Everybody nodded in agreement; some people laughed. I clasped my hands so tight, my knuckles cracked, and I searched the sky for planes.

“Siobhan was a great cook, and she used to play music in the kitchen,” Marni said, looking at her paper for guidance. “You couldn’t get from the back of the house to the stairs without her grabbing you and making you dance around the kitchen with her. It was so embarrassing. She filled the house with these lame love ballads. Whitney. Bonnie. Celine. Really ancient, weird stuff.”

“Ancient?” I scoffed. I leaned in toward Nick. “The prime of Celine Dion’s career was the mid-nineties.”

“Shut it,” he whispered.

“I liked the way Siobhan sang Bonnie Tyler with her arm out and her face all crumpled up, using her wooden spoon like a microphone,” Marni said. “I know all the words to those songs because of Siobhan, and even though they suck, I’ll never forget them. I miss her so bad. I’ve already got a mom, but Siobhan was, like, my better mom.”
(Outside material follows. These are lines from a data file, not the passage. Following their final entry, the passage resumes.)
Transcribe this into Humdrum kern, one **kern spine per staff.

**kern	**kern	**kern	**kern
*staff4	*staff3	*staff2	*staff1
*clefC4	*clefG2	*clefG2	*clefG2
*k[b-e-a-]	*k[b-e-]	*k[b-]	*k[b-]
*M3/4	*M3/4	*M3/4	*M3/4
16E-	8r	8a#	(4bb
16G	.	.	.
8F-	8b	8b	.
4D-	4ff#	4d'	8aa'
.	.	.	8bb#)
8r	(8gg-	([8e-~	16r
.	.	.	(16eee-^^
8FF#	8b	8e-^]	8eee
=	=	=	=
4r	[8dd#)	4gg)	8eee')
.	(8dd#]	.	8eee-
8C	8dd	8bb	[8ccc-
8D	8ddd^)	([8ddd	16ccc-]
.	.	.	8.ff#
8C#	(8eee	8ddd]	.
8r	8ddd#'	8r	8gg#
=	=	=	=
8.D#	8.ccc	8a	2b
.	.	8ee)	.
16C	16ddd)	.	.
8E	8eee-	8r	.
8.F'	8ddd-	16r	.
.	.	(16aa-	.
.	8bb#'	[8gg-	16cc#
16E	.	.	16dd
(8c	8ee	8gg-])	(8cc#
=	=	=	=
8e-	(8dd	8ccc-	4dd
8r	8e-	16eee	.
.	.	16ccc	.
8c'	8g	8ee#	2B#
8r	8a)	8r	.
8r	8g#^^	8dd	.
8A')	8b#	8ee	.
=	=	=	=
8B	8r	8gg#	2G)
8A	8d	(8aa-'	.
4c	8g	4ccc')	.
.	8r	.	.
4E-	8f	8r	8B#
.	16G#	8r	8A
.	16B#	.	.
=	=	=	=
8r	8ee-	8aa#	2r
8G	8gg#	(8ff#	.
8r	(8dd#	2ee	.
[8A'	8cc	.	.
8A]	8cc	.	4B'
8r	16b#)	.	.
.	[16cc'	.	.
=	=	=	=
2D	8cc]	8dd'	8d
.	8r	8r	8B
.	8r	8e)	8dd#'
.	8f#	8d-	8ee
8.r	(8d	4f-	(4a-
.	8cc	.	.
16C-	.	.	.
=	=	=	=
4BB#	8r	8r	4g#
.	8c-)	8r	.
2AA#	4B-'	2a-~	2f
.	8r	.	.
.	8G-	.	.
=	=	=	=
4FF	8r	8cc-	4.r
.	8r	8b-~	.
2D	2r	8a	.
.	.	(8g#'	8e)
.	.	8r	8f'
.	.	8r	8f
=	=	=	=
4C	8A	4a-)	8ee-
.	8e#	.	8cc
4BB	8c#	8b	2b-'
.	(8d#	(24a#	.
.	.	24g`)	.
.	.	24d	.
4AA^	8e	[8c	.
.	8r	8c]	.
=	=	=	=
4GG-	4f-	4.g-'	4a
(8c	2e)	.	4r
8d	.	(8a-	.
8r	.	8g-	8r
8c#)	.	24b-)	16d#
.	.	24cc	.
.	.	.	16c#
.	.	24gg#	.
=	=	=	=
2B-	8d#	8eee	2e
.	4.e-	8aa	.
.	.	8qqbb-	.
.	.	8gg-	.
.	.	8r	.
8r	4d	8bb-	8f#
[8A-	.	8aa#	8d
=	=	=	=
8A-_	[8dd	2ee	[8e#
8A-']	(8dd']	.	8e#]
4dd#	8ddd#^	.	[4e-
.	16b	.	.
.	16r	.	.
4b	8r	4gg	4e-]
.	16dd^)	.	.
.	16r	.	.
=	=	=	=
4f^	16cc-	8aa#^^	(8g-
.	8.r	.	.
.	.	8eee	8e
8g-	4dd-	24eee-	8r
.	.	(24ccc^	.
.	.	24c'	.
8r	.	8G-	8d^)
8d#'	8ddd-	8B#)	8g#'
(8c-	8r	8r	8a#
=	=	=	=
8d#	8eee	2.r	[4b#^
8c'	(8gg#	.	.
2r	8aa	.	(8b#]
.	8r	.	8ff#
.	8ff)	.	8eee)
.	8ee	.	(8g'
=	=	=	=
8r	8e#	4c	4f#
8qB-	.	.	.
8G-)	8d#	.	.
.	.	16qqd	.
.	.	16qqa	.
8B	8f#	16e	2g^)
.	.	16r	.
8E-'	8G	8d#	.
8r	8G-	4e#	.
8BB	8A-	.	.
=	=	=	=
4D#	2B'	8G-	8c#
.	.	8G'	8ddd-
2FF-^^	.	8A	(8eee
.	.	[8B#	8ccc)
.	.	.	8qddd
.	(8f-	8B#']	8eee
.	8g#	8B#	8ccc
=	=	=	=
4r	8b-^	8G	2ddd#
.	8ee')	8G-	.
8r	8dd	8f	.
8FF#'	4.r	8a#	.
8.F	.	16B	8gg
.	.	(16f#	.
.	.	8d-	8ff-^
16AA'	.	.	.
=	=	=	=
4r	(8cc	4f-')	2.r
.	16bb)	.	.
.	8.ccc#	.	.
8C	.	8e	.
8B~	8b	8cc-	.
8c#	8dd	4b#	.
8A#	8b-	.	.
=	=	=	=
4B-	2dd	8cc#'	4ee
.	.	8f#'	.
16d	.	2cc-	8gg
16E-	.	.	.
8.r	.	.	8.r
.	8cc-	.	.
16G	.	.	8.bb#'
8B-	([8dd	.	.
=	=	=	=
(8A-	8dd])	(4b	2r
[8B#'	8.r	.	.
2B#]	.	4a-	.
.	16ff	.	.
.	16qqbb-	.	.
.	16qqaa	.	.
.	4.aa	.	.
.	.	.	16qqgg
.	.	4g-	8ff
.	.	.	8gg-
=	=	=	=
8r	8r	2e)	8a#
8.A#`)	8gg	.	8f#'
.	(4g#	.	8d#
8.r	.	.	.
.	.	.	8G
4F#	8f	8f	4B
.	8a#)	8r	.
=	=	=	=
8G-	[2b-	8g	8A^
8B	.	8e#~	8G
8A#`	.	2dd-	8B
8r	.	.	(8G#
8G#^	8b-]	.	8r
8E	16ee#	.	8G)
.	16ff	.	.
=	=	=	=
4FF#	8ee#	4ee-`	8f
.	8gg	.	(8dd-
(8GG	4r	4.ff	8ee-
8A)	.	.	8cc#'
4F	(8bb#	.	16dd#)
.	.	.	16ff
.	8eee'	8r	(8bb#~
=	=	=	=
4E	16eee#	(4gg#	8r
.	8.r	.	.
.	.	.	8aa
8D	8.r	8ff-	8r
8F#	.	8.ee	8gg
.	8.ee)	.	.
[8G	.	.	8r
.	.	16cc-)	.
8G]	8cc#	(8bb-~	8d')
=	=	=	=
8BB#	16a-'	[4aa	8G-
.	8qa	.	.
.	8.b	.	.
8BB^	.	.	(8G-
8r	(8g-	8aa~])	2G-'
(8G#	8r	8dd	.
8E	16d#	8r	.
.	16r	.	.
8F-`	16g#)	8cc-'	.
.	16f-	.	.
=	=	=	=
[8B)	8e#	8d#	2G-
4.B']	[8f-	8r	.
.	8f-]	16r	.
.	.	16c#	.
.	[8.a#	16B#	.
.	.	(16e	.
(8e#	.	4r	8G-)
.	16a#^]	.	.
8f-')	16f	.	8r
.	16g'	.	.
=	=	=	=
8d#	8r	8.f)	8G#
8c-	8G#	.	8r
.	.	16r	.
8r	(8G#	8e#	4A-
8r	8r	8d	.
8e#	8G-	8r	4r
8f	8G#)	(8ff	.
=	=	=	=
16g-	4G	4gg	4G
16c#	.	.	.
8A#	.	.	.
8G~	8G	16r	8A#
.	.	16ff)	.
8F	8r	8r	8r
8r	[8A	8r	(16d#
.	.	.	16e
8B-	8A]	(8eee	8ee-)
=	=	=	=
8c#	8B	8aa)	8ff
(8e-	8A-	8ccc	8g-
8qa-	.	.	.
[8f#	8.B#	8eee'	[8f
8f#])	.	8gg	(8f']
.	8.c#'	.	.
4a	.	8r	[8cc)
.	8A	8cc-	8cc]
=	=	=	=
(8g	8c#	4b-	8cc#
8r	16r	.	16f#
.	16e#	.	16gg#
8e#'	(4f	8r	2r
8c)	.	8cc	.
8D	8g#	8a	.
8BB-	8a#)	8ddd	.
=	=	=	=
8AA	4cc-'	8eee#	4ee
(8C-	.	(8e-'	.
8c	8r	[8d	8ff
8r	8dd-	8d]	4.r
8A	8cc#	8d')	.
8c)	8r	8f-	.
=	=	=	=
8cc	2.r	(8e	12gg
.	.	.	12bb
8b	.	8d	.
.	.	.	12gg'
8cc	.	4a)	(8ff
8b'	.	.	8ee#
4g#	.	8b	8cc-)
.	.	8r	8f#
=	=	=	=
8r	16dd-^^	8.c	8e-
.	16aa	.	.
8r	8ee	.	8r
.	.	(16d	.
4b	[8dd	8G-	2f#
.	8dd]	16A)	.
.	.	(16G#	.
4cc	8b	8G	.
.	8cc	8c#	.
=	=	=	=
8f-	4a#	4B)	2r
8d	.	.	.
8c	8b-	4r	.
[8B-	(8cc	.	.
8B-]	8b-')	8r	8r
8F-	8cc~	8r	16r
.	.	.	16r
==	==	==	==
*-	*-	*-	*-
Everybody looked to me to see what I thought of Marni’s tribute. I folded my arms and sighed.

The second person to stand was Sheriff Clayton Spears. He too had a piece of paper with a prepared speech. For a moment, I appreciated the amount of planning that had gone into this breakfast memorial for my wife that I’d been railroaded into attending. The table was cluttered with yellow paper plates and yellow napkins, and someone had filled several glasses with yellow flowers. Her favorite color.

Clay was in uniform, likely because he’d just worked an overnight shift. His enormous belly sagged so low in front, it hid his gun belt.

“You all know, uh, that I came to the house because my marriage broke down.” Clay’s chin wobbled with emotion. “It’s not easy to be a proud man when your wife runs off with someone else. Because of my position as the head of law enforcement in Gloucester, the whole town knows my story.”